增强深度学习模型的稳健性,特别是视觉Transformer(ViTs)领域,对其实际部署至关重要。在这项工作中,我们提出了一种灵感来自线性代数中的零空间概念的微调方法,以增强视觉Transformer的稳健性。我们的研究集中在是否一个视觉Transformer可以表现出类似于零空间属性的输入变化抗性,这意味着从零空间中采样到的扰动在添加到输入时不会影响模型的输出。首先,我们证明了对于许多预训练的ViT,由于存在补丁嵌入层,存在非平凡零空间。其次,由于零空间与线性代数有关,我们证明了可以使用优化策略合成ViT的的非线性块的近似零空间元素。最后,我们提出了一种ViT的微调策略,即通过合成近似零空间噪声来增加训练数据。经过微调后,我们发现模型对各种类型的图像扰动都表现出抗性。
https://arxiv.org/abs/2403.10476
Sign Language Translation (SLT) is a challenging task that aims to generate spoken language sentences from sign language videos. In this paper, we introduce a hybrid SLT approach, Spotter+GPT, that utilizes a sign spotter and a pretrained large language model to improve SLT performance. Our method builds upon the strengths of both components. The videos are first processed by the spotter, which is trained on a linguistic sign language dataset, to identify individual signs. These spotted signs are then passed to the powerful language model, which transforms them into coherent and contextually appropriate spoken language sentences.

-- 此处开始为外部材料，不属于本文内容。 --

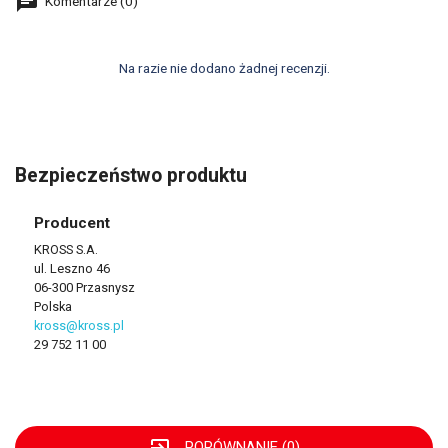
Komentarze (0)
Na razie nie dodano żadnej recenzji.
Bezpieczeństwo produktu
Producent
KROSS S.A.
ul. Leszno 46
06-300 Przasnysz
Polska
kross@kross.pl
29 752 11 00
exit_to_app
PORÓWNANIE (
0
)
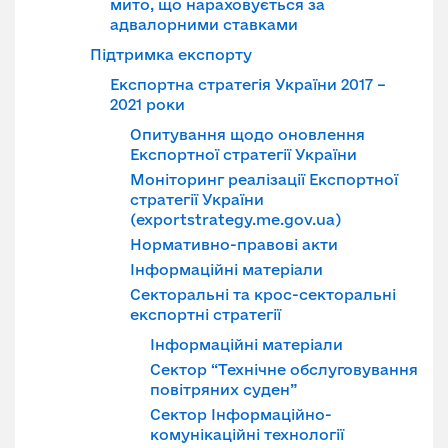
мито, що нараховується за
адвалорними ставками
Підтримка експорту
Експортна стратегія України 2017 –
2021 роки
Опитування щодо оновлення
Експортної стратегії України
Моніторинг реалізації Експортної
стратегії України
(exportstrategy.me.gov.ua)
Нормативно-правові акти
Інформаційні матеріали
Секторальні та крос-секторальні
експортні стратегії
Інформаційні матеріали
Сектор “Технічне обслуговування
повітряних суден”
Сектор Інформаційно-
комунікаційні технології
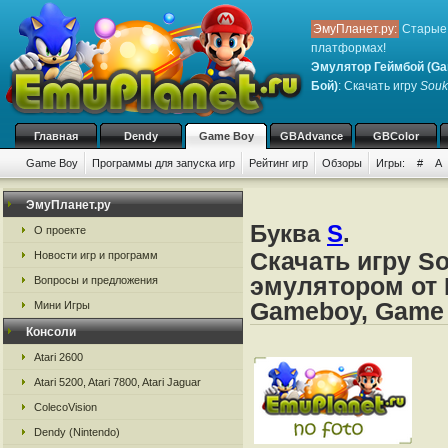
ЭмуПланет.ру:
Старые 
платформах!
Эмулятор Геймбой (Ga
Бой)
: Скачать игру
Souk
Главная
Dendy
Game Boy
GBAdvance
GBColor
Game Boy
Программы для запуска игр
Рейтинг игр
Обзоры
Игры:
#
A
ЭмуПланет.ру
Буква
S
.
О проекте
Скачать игру S
Новости игр и программ
эмулятором от 
Вопросы и предложения
Gameboy, Game
Мини Игры
Консоли
Atari 2600
Atari 5200, Atari 7800, Atari Jaguar
ColecoVision
Dendy (Nintendo)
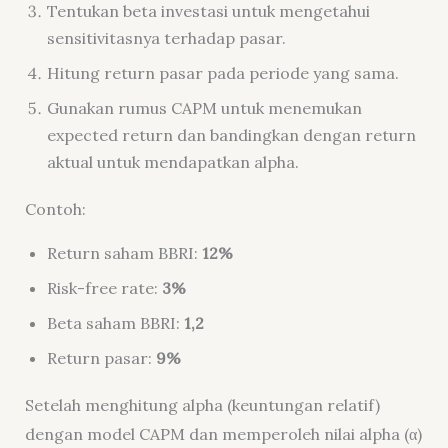
Tentukan beta investasi untuk mengetahui
sensitivitasnya terhadap pasar.
Hitung return pasar pada periode yang sama.
Gunakan rumus CAPM untuk menemukan
expected return dan bandingkan dengan return
aktual untuk mendapatkan alpha.
Contoh:
Return saham BBRI:
12%
Risk-free rate:
3%
Beta saham BBRI:
1,2
Return pasar:
9%
Setelah menghitung alpha (keuntungan relatif)
dengan model CAPM dan memperoleh nilai alpha (α)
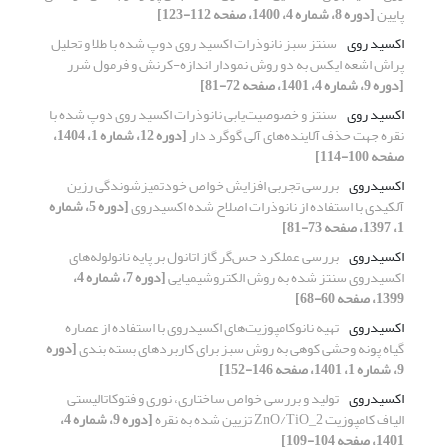
پایین
[دوره 8، شماره 4، 1400، صفحه 112-123]
اکسید روی
سنتز سبز نانوذرات اکسید روی دوپ شده با طلا و تحلیل
پراش اشعه ایکس به دو روش نمودار اندازه-کرنش و فرمول شرر
[دوره 9، شماره 4، 1401، صفحه 72-81]
اکسید روی
سنتز و خصوصیت‌یابی نانوذرات اکسید روی دوپ شده با
نقره جهت حذف آلاینده‌های آلی گوگرد دار
[دوره 12، شماره 1، 1404،
صفحه 100-114]
اکسیدروی
بررسی تجربی افزایش خواص خودتمیزشوندگی رزین
آلکیدی با استفاده از نانوذرات اصلاح شده اکسیدروی
[دوره 5، شماره
1، 1397، صفحه 73-81]
اکسیدروی
بررسی عملکرد حس‌گر گاز اتانول بر پایه نانولوله‌های
اکسیدروی سنتز شده به روش الکتروشیمیایی
[دوره 7، شماره 4،
1399، صفحه 60-68]
اکسیدروی
تهیه نانوکامپوزیت‌های اکسیدروی با استفاده از عصاره
گیاه پونه وحشی کوهی به روش سبز برای کاربردهای بسته بندی
[دوره
9، شماره 1، 1401، صفحه 146-152]
اکسیدروی
تولید و بررسی خواص ساختاری، نوری و فتوکاتالیستی
الیاف کامپوزیت ZnO/TiO_2 تزیین شده به نقره
[دوره 9، شماره 4،
1401، صفحه 104-109]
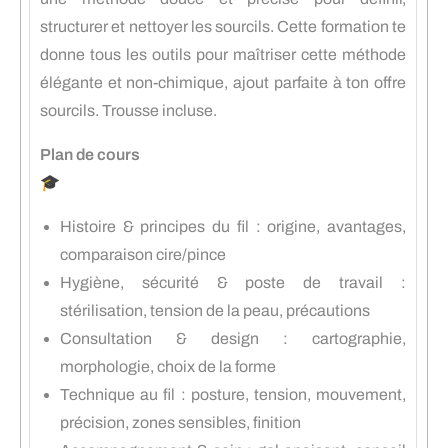
structurer et nettoyer les sourcils. Cette formation te
donne tous les outils pour maîtriser cette méthode
élégante et non-chimique, ajout parfaite à ton offre
sourcils. Trousse incluse.
Plan de cours
🎓
Histoire & principes du fil : origine, avantages,
comparaison cire/pince
Hygiène, sécurité & poste de travail :
stérilisation, tension de la peau, précautions
Consultation & design : cartographie,
morphologie, choix de la forme
Technique au fil : posture, tension, mouvement,
précision, zones sensibles, finition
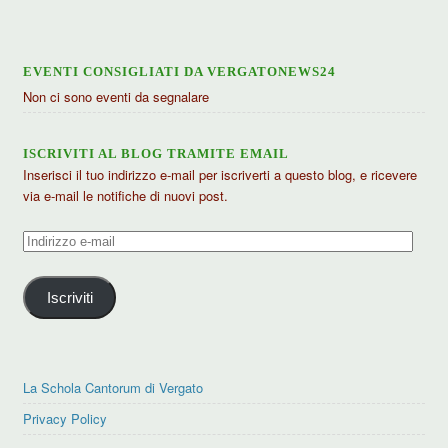
EVENTI CONSIGLIATI DA VERGATONEWS24
Non ci sono eventi da segnalare
ISCRIVITI AL BLOG TRAMITE EMAIL
Inserisci il tuo indirizzo e-mail per iscriverti a questo blog, e ricevere
via e-mail le notifiche di nuovi post.
Indirizzo
e-
mail
Iscriviti
La Schola Cantorum di Vergato
Privacy Policy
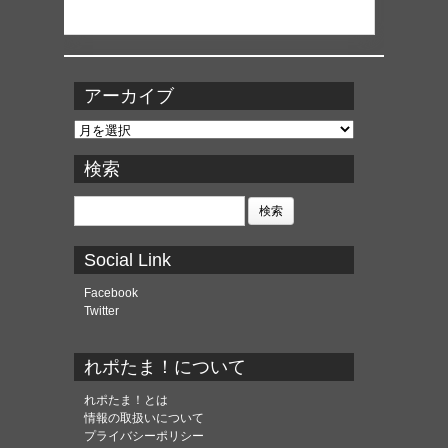
アーカイブ
ア
ー
カ
検索
イ
ブ
検
索:
Social Link
Facebook
Twitter
れポたま！について
れポたま！とは
情報の取扱いについて
プライバシーポリシー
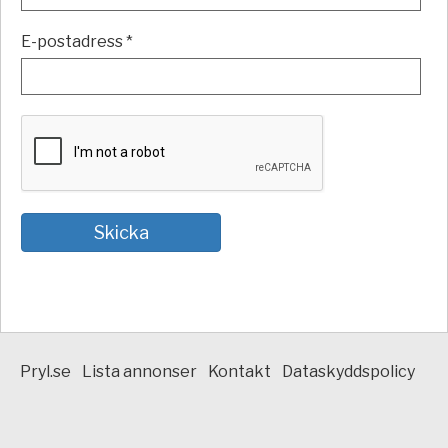
E-postadress *
Pryl.se
Lista annonser
Kontakt
Dataskyddspolicy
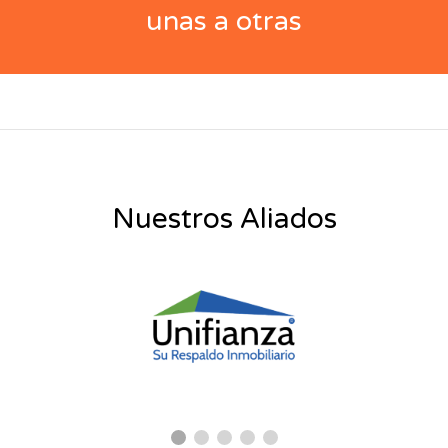
unas a otras
Nuestros Aliados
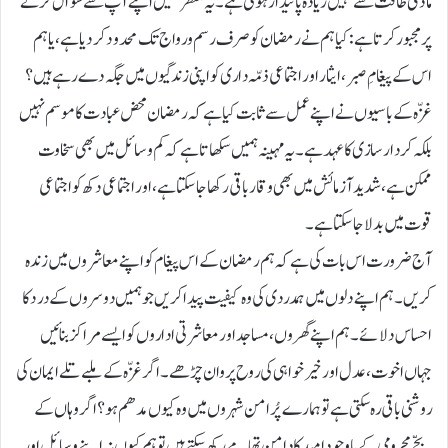
مادّی طاقت سے کہیں زیادہ پائیدار ہوتی ہے۔ یہ منظر ہمیں اپنے آپ سے سوال کرنے
پر مجبور کرتا ہے: کیا ہم نے رمضان کو صرف رسم و رواج تک محدود کر دیا ہے، یا ہم
اس کے پیغامِ صبر، ایثار اور اجتماعی ذمّہ داری کو اپنی زندگیوں میں جگہ دے رہے ہیں؟
غزّہ کے باسیوں نے اپنے عمل سے ثابت کیا ہے کہ رمضان محض عبادت کا موسم نہیں
بلکہ کردار سازی کا عہد ہے۔ یہ مہینہ ہمیں سکھاتا ہے کہ کم وسائل میں بھی سخاوت
ممکن ہے، شدید آزمائش میں بھی وقار باقی رکھا جا سکتا ہے، اور اجتماعی دکھ کو اجتماعی
قوت میں بدلا جا سکتا ہے۔
آج ضرورت اس بات کی ہے کہ ہم رمضان کے اس پیغام کو اپنے معاشروں میں زندہ
کریں۔ ہم اپنے دلوں میں ہمدردی کی وہ کیفیت پیدا کریں جو ہمیں دوسروں کے درد کا
احساس دلائے۔ ہم اپنے گھروں، مساجد اور معاشرتی اداروں کو ایسے مراکز بنائیں
جہاں اخوت، عدل اور خیر خواہی کی روح پروان چڑھے۔ اگر غزّہ کے ملبے تلے ایمان کی
روشنی باقی رہ سکتی ہے تو ہمارے پُرامن شہروں میں وہ کیوں مدھم ہو؟ اگر وہاں کے
بچّے محرومی کے باوجود امید کا دامن تھامے رکھ سکتے ہیں تو ہم کیوں نہ اپنے وسائل اور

翻译:手语翻译(SLT)是一项具有挑战性的任务,旨在从手语视频生成口语句子。在本文中,我们引入了一种混合SLT方法,Spotter+GPT,该方法利用了一个经过训练的符号检测器和一个大型的预训练语言模型来提高SLT性能。我们的方法基于两个组件的优势。视频首先由符号检测器处理,该检测器在一个语言符号数据集中训练,以识别单个符号。这些已标记的符号随后传递给强大的语言模型,该模型将它们转化为连贯且上下文适当的口语句子。
https://arxiv.org/abs/2403.10434
Image segmentation is one of the most fundamental problems in computer vision and has drawn a lot of attentions due to its vast applications in image understanding and autonomous driving. However, designing effective and efficient segmentation neural architectures is a labor-intensive process that may require lots of trials by human experts. In this paper, we address the challenge of integrating multi-head self-attention into high resolution representation CNNs efficiently, by leveraging architecture search. Manually replacing convolution layers with multi-head self-attention is non-trivial due to the costly overhead in memory to maintain high resolution. By contrast, we develop a multi-target multi-branch supernet method, which not only fully utilizes the advantages of high-resolution features, but also finds the proper location for placing multi-head self-attention module. Our search algorithm is optimized towards multiple objective s (e.g., latency and mIoU) and capable of finding architectures on Pareto frontier with arbitrary number of branches in a single search. We further present a series of model via Hybrid Convolutional-Transformer Architecture Search (HyCTAS) method that searched for the best hybrid combination of light-weight convolution layers and memory-efficient self-attention layers between branches from different resolutions and fuse to high resolution for both efficiency and effectiveness. Extensive experiments demonstrate that HyCTAS outperforms previous methods on semantic segmentation task. Code and models are available at \url{this https URL}.
图像分割是计算机视觉中最基本的问题之一,由于其在图像理解和自动驾驶中的广泛应用,因此受到了很多关注。然而,设计有效且高效的分割神经架构是一个劳动密集的过程,可能需要许多专家的人工作尝试。在本文中,我们通过利用架构搜索解决了将多头自注意力集成到高分辨率表示CNNs中的问题,通过构建多目标多分支超级网络。通过手动替换卷积层为多头自注意力,由于需要高昂的内存开销来维持高分辨率,因此这是不可能的。相反,我们开发了一种多目标多分支超级网络方法,不仅充分利用了高分辨率特征的优势,而且发现了放置多头自注意力的适当位置。我们的搜索算法针对多个目标(如延迟和mIoU)进行优化,可以在一个搜索中找到架构在帕累托前沿的任意数量分支上的最优架构。我们还通过HyCTAS方法展示了一系列模型,该方法在寻找不同分辨率分支的最佳轻量级卷积层和内存高效的自注意力层之间进行了搜索,将高分辨率与效率进行了平衡。大量实验证明,HyCTAS在语义分割任务上优于以前的算法。代码和模型可在此处访问:\url{这个链接}。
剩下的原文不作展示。